Virginia follows the common-law rule that when the duration of a contract for services cannot be determined, then either party may terminate the contract at will. Miller v. SEVAMP, Inc., 234 Va. 462, 465, 362 S.E.2d 915 (1987); see also Bowman v. State Bank of Keysville, 229 Va. 534, 535, 331 S.E.2d 797 (1985). In Miller v. SEVAMP, the Supreme Court of Virginia further held that where “no specific time is fixed for the duration of employment, there is a rebuttable presumption that the hiring is terminable at will.” Id. at 465.

In the instant case, the Plaintiff was hired on February 18, 1991. On that same date, she received the handbook, signed the receipt for the handbook, and signed the handbook addendum for the department heads. Each of the three written documents that she received must be read in conjunction with the other. Both the receipt and the addendum clearly indicate that the Plaintiff was employed at will. Further, even the handbook at page 8 states that “employment may *503be mutually terminated at will by either employee or employer.” Thus it is clear even accepting all allegations in the Motion for Judgment as true that the Plaintiff has not stated a claim for which relief can be granted under Count I of the Motion for Judgment. For all of the reasons stated by the Defendant in its opening memorandum in support of the demurrer, the case of Nichols v. Progress Printing Co., Inc., 24 Va. Cir. 301 (1991), is distinguishable. In Nichols, the receipt was signed many days after the Plaintiff had received the handbook. Also, the handbook did not provide that employment may be terminated at will by the employee or the employer as in the instant case. Further, there was no language which would indicate that the at-will provision was confined to a probationary period in the instant case as there was in Nichols. Last, in Nichols, the receipt signed by the employee was highly ambiguous and appeared to incorporate the provisions of the handbook.

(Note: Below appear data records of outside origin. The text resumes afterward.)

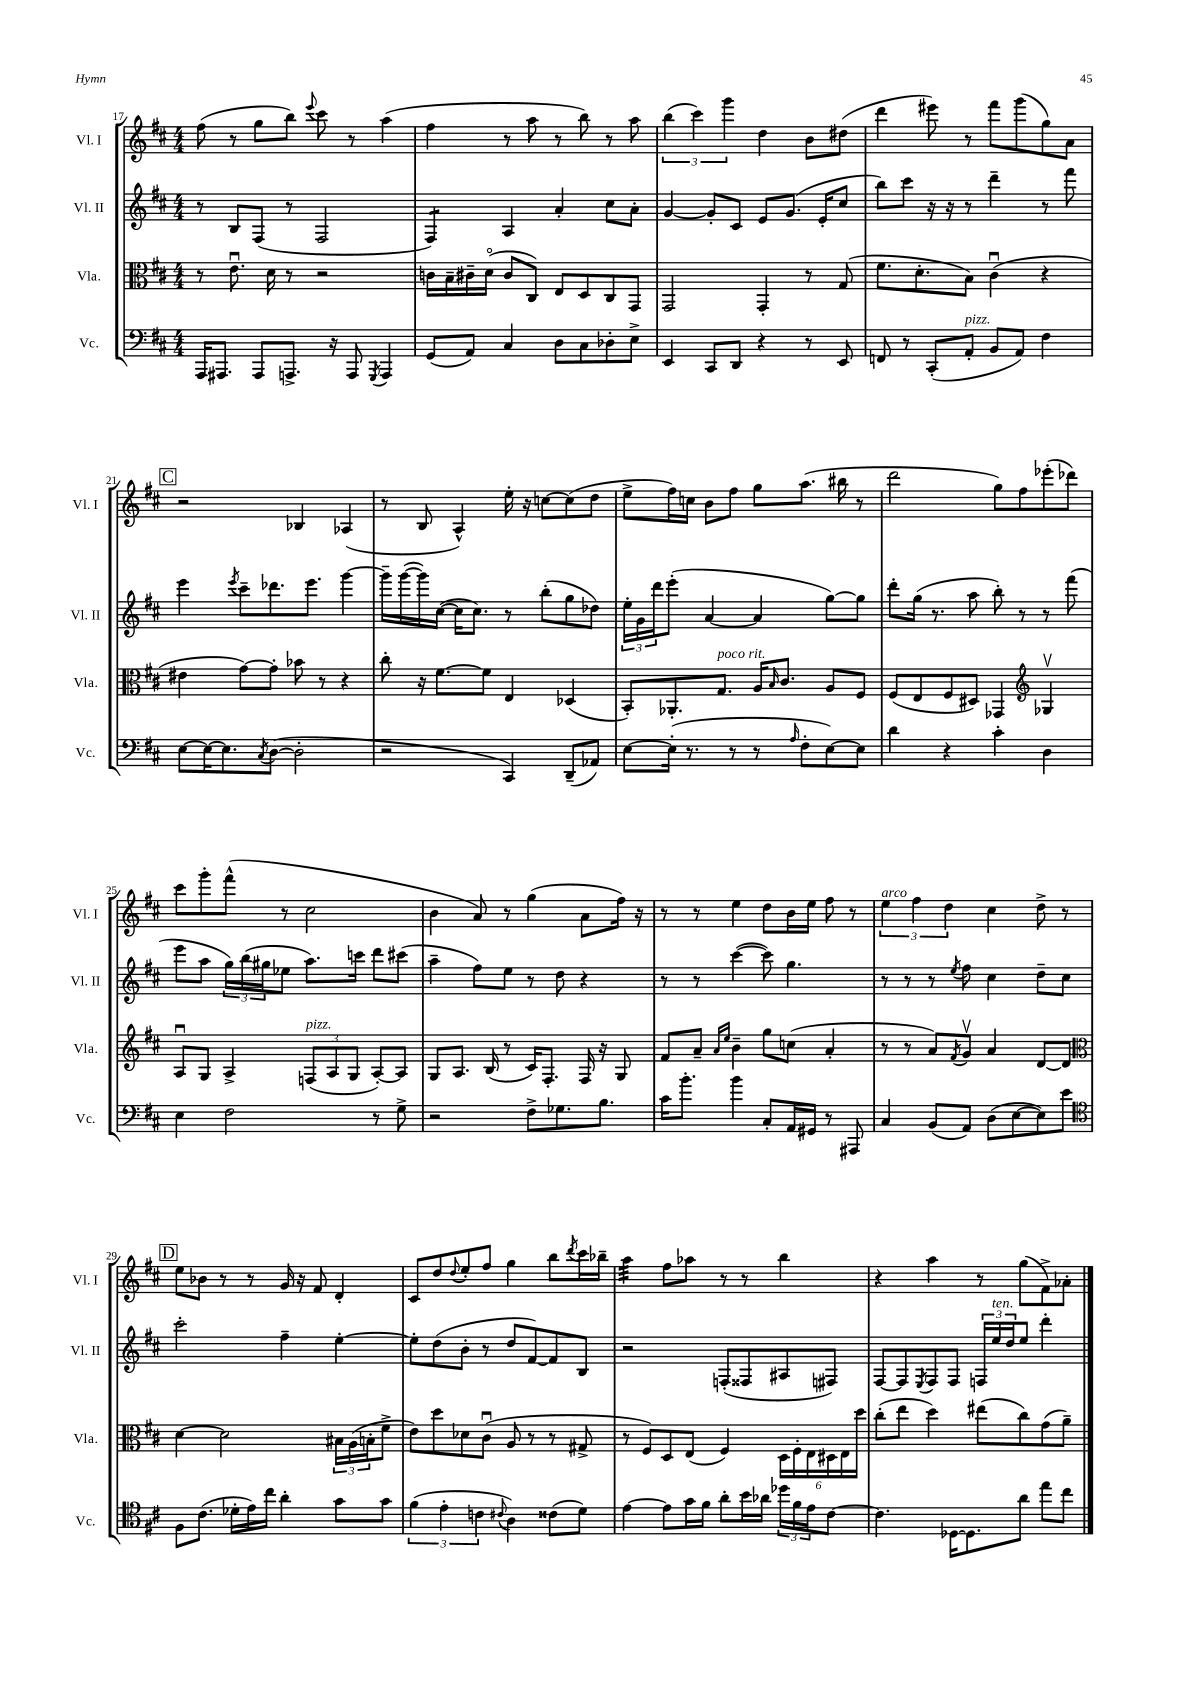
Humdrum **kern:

**kern	**kern	**kern	**kern
*staff4	*staff3	*staff2	*staff1
*clefF4	*clefC3	*clefG2	*clefG2
*k[f#c#]	*k[f#c#]	*k[f#c#]	*k[f#c#]
*M4/4	*M4/4	*M4/4	*M4/4
16AAA	8r	8r	(8ff#
8.AAA#	.	.	.
.	8.eu	8B	8r
8AAA#	.	(8F#	8gg
.	16d	.	.
8.AAA^	8r	8r	8bb)
.	.	.	8qqeee
.	2r	2F#	8ccc#
16r	.	.	.
8AAA	.	.	8r
8qGGG	.	.	.
4AAA	.	.	(4aa
=	=	=	=
(8GG	16c	4F#)	4ff#
.	16B~	.	.
8AA)	16c#~	.	.
.	(16do	.	.
4C#	8c#	4A	8r
.	8C#)	.	8aa
8D	8E	4a'	8r
8C#	8D	.	8bb)
8D-'	8C#	8cc#	8r
8E^	8GG	8a'	8aa
=	=	=	=
4EE	2GG	[4g	(6bb
.	.	.	6ccc#)
8CC#	.	8g']	.
.	.	.	6ggg
8DD	.	8c#	.
4r	4GG'	8e	4dd
.	.	(8.g	.
8r	8r	.	8b
.	.	16e'	.
8EE	(8G	8cc#	(8dd#
=	=	=	=
8FF	8.f#	8bb)	4ddd
8r	.	8ccc#	.
.	8.d'	.	.
(8CC#'	.	16r	8eee#)
.	.	16r	.
8AA'	8B)	8r	8r
8BB	(4c#u	4ddd~	8fff#
8AA)	.	.	(8ggg
4F#	4r	8r	8gg)
.	.	8fff#	8a
=	=	=	=
[8E	4e#	4eee	2r
16E_	.	.	.
8.E]	.	.	.
.	.	8qeee	.
.	[8g)	8ccc#~	.
8qC#	.	.	.
([8D	8g']	8.ddd-	.
2D']	8b-	.	4B-
.	.	8.eee	.
.	8r	.	.
.	4r	[4ggg	(4A-
=	=	=	=
2r	8cc#'	16ggg~]	8r
.	.	([16ggg	.
.	16r	16ggg])	8B
.	[8.f#	([16cc#	.
.	.	16cc#]	4A^^)
.	.	8.cc#)	.
.	8f#]	.	.
4CC#)	4E	8r	16ee'
.	.	.	16r
.	.	(8bb'	[8cc
(8DD~	(4D-	8gg	(8cc]
8AA-)	.	8dd-)	8dd
=	=	=	=
[8E	8BB')	24ee'	8ee^
.	.	24g	.
.	.	24ddd	.
(16E']	8.AA-'	(8eee'	16ff#)
8.r	.	.	16cc
.	.	[4a	8b
.	8.G	.	.
8r	.	.	8ff#
8r	16A	4a]	8gg
.	16qqB	.	.
.	8.c#	.	.
16qqA	.	.	.
8F#'	.	.	(8.aa
[8E)	8A	[8gg)	.
.	.	.	16bb#
8E]	8F#	8gg]	8r
=	=	=	=
4d	(8F#	8ddd'	2ddd
.	8E	(16gg	.
.	.	8.r	.
4r	8F#	.	.
.	8D#)	8aa	.
4c#'	4GG-	8bb')	8gg)
.	.	8r	8ff#
*	*clefG2	*	*
4D	4G-v	8r	(8eee-'
.	.	(8fff#	8ddd-)
=	=	=	=
4E	8Au	8eee	8ccc#
.	8G	8aa	8ggg'
2F#	4A^	24gg)	(8fff#^^
.	.	(24bb	.
.	.	24gg#	.
.	.	8ee-	8r
.	(12F	8.aa)	2cc#
.	12A	.	.
.	12G	.	.
.	.	16ccc	.
8r	[8A')	8ddd	.
8G^	8A]	(8ccc#	.
=	=	=	=
2r	8G	4aa~	4b
.	8.A	.	.
.	.	8ff#)	8a)
.	(16B	.	.
.	8r	8ee	8r
8F#^	16c#)	8r	(4gg
.	8.F#'	.	.
8.G-	.	8dd	.
.	16F#	4r	8a
8.B	16r	.	.
.	8G	.	16ff#)
.	.	.	16r
=	=	=	=
16c#	8f#	8r	8r
8.b'	.	.	.
.	8a~	8r	8r
.	16qqa	.	.
.	16qqee	.	.
4b	4b~	([4ccc#	4ee
8C#'	8gg	8ccc#])	8dd
16AA	(8cc	4.gg	16b
16GG#	.	.	16ee
8r	4a'	.	8ff#
8AAA#	.	.	8r
=	=	=	=
4C#	8r	8r	6ee
.	8r	8r	.
.	.	.	6ff#
(8BB	8a)	8r	.
.	.	.	6dd
.	8qf#	8qee	.
8AA)	8gv	8ff#	.
(8D	4a	4cc#	4cc#
[8E	.	.	.
8E])	[8d	8dd~	8dd^
8e	8d]	8cc#	8r
=	=	=	=
*clefC4	*clefC3	*	*
8F#	[4d	2ccc#'	8ee
(8.c#	.	.	8b-
.	2d]	.	8r
16d-'	.	.	.
16e)	.	.	8r
16cc#	.	.	.
4a'	.	4ff#~	16g
.	.	.	16r
.	.	.	8f#
8g	24B#	[4ee'	4d'
.	(24A	.	.
.	24B'	.	.
8g	8f#^	.	.
=	=	=	=
(6f#	8e)	8ee']	8c#
.	8dd	(8dd	8dd
6e'	.	.	.
.	.	.	8qqdd
.	8d-	8b'	8ee'
6c	.	.	.
.	(8c#u	8r	8ff#
8qqc#	.	.	.
4A)	8A	8dd	4gg
.	8r	[8f#)	.
(8c##	8r	8f#]	8bb
.	.	.	8qddd
8d)	8G#^	8B	16ccc#
.	.	.	16bb-~
=	=	=	=
[4e	8r	2r	4aa
.	8F#)	.	.
8e]	8D	.	8ff#
16g	(8E	.	8aa-
16f#	.	.	.
8a'	4F#)	(8F'	8r
16b	.	8F##	8r
16a-	.	.	.
24dd-	24D	8A#	4bb
24f#	24F#'	.	.
24e	24E	.	.
[8c#	24D#	8F#)	.
.	24E	.	.
.	24dd	.	.
=	=	=	=
4.c#]	(8cc#'	[8F#	4r
.	8ee	8F#]	.
.	.	8qE	.
.	4dd)	8F#	4aa
[16D-	.	8F#	.
8.D-]	.	.	.
.	(8ee#	24F	8r
.	.	24ee	.
.	.	24dd	.
8a	8cc#)	8ee	(8gg
8ee	(8g	4ddd'	8f#^)
8cc#	8a~)	.	8a-'
==	==	==	==
*-	*-	*-	*-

Accordingly, the demurrer to Count I is granted, and Count I is dismissed.

In Bowman v. State Bank of Keysville, 229 Va. 534, 539-40, 331 S.E.2d 797 (1985), the Supreme Court of Virginia established a narrow exception to the employment at will rule and held an employer liable in tort for the discharge of two stockholder employees who had exercised their statutory right to vote their corporate stock. As noted in Miller v. SEVAMP, Inc., 234 Va. 462, 467-468, 362 S.E.2d 915 (1987), Bowman “fell far short of recognizing a generalized cause of action for the tort of “retaliatory discharge.” The Court in Miller v. SEVAMP, Inc., further stated:

Bowman recognized an exception to the employment-at-will doctrine limited to discharges which violate the public policy, that is, the policy underlying existing laws designed to protect property rights, personal freedoms, health, safety, or welfare of people in general.... The exception we recognized was not so broad as to make actionable those discharges of at-will employees which violate only private rights or interest. 234 Va. at 468.

Other courts and commentators have generally construed Bowman to have established a cause of action which is an exception to the employment-at-will doctrine which is “triggered only when the discharge is in response to the employee’s refusal to commit an unlawful act or the employee’s exercise of a statutory right.” Haigh v. *504Matsushita Elec. Corp. of America, 676 F. Supp. 1332 (E.D. Va. 1987).

In the instant case, the specific allegations of Count II do not allege that the Plaintiff was discharged either in the exercise of a statutory right or the refusal to commit an unlawful act. Page 4 of the Motion for Judgment lists five complaints that the Plaintiff made to the Center Administrator. None of these rise to the “exercise of a statutory right,” and none of these could be construed as the refusal to perform an unlawful act.

In its memorandum in response to the demurrer, the Plaintiff lists several general statutes and regulations that may impose a duty on the operator of health care facilities such as that of the Plaintiff. Nonetheless, even though some of the matters of which the Plaintiff complained to her supervisor may come within the general scope of the statute or regulation, they do not rise to the level of the exercise of a statutory right by the Plaintiff. Accordingly, the demurrer is sustained as to Count II, and Count II is dismissed.